Now we are neither patriarchs, leaders, nor kings, but that which was their solace, support, and strength we have. We are only simple pilgrims on our road to glory, and as we mourn the loss of this one and that one, how blessed is it for us to hear these same words, “He hath said, I will never leave thee nor forsake thee” (Heb. 13:4).
Vessels may break, servants go, husbands be removed, and fathers be taken away from those that love them, but God remains.
“God shall be with you” are indeed wonderful words to dwell in our hearts, and the Spirit’s beauteous quotation, “I will never leave thee nor forsake thee,” may well be a solace to every heart here today.
This being so, what should be the spirit and attitude of our souls? The apostle furnishes the answer. If God say, “I will never leave thee nor forsake thee,” He immediately adds, “We may boldly say, The Lord is my helper, and I will not fear what man shall do unto me.”
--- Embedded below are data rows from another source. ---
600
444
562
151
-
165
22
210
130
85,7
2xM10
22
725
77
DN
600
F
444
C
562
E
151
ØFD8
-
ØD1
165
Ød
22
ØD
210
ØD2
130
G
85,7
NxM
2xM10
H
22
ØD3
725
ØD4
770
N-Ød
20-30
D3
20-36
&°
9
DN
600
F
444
Indeed, then, we may have the fullest confidence in God. Let who will die, if God be with us we are well off. Our path is a very blessed one—if remaining here, God will be with us, and if we pass away; we shall be with him, as our dear brother is, and that is “far better.”
“On that eternal love of Thine,
My Lord and Saviour, I recline;
’Tis perfect rest on Thee to lean,
Through all this changing, weary scene.
‘Today,’ as ‘Yesterday,’ THE SAME,
From everlasting is Thy Name;
The Lord, who earth’s foundations laid,
God’s Lamb, who full atonement made.
Yes ‘Thou REMAINEST,’ whom have I
In heaven or earth, in sea or sky,
But Thee, with all Thy Love revealed,
My Lord, Beloved, Friend, and Shield?”